What is expected: In the material below, find each line holding the string "Right" and copy it.

Dataset:
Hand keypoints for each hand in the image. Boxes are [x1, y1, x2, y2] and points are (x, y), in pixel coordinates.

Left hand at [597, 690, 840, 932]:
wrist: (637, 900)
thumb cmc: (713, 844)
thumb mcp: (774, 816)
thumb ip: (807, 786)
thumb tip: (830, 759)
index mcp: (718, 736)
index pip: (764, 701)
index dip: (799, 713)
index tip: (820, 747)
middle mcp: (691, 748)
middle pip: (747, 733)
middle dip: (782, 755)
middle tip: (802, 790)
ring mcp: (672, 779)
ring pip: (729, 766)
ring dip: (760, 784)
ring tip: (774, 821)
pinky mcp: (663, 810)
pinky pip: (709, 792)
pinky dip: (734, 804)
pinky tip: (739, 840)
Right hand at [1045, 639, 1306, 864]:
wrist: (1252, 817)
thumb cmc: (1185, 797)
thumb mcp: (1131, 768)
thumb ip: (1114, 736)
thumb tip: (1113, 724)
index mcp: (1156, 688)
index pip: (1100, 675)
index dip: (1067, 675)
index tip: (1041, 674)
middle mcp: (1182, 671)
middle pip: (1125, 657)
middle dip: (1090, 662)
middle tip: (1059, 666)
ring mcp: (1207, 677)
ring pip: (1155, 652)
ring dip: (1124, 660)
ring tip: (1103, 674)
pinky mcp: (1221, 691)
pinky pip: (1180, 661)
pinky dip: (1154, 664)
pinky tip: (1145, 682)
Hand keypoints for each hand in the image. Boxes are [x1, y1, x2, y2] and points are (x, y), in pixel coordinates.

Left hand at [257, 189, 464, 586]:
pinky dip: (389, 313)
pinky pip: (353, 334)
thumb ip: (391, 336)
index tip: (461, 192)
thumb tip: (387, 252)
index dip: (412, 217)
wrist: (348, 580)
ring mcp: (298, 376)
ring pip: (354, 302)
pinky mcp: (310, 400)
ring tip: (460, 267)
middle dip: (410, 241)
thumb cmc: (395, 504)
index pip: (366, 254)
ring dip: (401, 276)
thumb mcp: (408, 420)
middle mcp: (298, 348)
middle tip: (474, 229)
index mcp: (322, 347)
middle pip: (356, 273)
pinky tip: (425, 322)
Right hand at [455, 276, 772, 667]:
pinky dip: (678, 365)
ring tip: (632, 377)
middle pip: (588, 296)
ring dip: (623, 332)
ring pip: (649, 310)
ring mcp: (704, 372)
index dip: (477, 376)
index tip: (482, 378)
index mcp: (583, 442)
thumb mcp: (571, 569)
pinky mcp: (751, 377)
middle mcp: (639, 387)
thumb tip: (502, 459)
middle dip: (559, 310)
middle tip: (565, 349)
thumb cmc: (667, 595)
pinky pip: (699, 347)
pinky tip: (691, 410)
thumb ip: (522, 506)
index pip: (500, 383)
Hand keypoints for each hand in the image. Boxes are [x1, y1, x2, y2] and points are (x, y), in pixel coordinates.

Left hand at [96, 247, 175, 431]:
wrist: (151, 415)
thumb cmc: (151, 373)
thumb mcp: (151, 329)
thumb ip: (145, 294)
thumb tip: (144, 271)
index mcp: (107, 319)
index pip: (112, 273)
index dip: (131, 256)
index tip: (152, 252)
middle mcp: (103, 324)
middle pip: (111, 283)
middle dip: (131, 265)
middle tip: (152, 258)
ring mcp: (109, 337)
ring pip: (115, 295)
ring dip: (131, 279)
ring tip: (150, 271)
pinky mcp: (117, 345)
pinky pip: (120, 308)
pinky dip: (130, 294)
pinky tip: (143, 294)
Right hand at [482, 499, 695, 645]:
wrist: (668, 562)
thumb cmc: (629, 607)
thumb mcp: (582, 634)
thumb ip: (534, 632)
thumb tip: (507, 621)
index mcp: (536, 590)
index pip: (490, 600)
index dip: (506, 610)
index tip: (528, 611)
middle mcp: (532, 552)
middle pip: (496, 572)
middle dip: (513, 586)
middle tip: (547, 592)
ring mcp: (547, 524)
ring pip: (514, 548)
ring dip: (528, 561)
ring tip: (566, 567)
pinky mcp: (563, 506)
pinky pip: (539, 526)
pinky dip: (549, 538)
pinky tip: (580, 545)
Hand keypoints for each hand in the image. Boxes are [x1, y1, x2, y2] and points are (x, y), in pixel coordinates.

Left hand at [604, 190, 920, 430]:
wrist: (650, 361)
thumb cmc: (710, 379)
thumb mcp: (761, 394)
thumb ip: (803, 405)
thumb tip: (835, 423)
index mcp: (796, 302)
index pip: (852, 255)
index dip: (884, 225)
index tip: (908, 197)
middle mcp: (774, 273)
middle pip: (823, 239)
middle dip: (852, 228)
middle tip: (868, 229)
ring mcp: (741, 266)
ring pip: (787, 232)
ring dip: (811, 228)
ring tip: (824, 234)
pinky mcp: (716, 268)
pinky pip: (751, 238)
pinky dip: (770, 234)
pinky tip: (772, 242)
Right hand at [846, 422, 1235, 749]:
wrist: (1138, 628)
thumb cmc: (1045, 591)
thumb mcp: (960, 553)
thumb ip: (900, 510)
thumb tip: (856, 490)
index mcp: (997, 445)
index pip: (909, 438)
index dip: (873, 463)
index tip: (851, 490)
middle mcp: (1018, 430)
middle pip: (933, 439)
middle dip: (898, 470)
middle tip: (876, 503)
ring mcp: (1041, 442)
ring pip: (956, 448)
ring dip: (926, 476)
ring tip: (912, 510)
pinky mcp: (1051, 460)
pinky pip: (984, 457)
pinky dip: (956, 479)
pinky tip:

Exercise response:
Right hand at [1045, 639, 1306, 864]:
Right hand at [455, 276, 772, 667]:
Right hand at [482, 499, 695, 645]:
Right hand at [846, 422, 1235, 749]:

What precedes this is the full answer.